*The problem*:
Once you know how many lines below hold "space", reply with that number and add nothing.

Dataset entries
•••

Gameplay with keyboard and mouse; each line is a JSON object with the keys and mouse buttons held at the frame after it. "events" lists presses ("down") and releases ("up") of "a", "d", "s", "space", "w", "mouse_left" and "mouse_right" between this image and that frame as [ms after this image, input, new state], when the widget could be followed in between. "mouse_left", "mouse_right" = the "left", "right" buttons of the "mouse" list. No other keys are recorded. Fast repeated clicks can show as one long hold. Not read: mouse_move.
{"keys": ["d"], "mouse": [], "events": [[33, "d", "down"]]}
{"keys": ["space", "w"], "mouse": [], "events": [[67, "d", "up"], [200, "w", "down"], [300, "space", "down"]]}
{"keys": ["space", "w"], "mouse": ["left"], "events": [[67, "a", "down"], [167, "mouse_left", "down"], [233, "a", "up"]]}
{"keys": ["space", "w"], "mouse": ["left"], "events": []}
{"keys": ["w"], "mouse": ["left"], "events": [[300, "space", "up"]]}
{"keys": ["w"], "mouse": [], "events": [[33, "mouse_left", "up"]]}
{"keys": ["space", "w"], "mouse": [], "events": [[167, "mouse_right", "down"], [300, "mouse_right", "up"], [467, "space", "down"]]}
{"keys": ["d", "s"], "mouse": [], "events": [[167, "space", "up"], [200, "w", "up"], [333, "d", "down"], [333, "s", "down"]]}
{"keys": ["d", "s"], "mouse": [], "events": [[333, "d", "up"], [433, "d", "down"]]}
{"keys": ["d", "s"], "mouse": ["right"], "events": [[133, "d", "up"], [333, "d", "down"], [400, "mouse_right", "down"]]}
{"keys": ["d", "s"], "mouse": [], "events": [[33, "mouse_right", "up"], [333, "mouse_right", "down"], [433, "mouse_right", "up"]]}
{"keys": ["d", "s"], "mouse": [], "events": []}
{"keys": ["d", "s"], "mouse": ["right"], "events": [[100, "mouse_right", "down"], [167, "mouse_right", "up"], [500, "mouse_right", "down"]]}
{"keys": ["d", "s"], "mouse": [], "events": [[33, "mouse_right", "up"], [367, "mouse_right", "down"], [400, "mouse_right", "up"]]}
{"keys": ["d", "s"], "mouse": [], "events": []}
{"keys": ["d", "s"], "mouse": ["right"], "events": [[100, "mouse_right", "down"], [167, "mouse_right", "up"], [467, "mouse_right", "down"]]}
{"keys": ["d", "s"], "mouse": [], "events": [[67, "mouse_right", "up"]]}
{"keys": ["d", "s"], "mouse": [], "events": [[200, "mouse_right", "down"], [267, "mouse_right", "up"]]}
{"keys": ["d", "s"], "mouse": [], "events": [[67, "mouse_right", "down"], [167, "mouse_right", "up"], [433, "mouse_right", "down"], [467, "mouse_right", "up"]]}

•••

*Response*:
7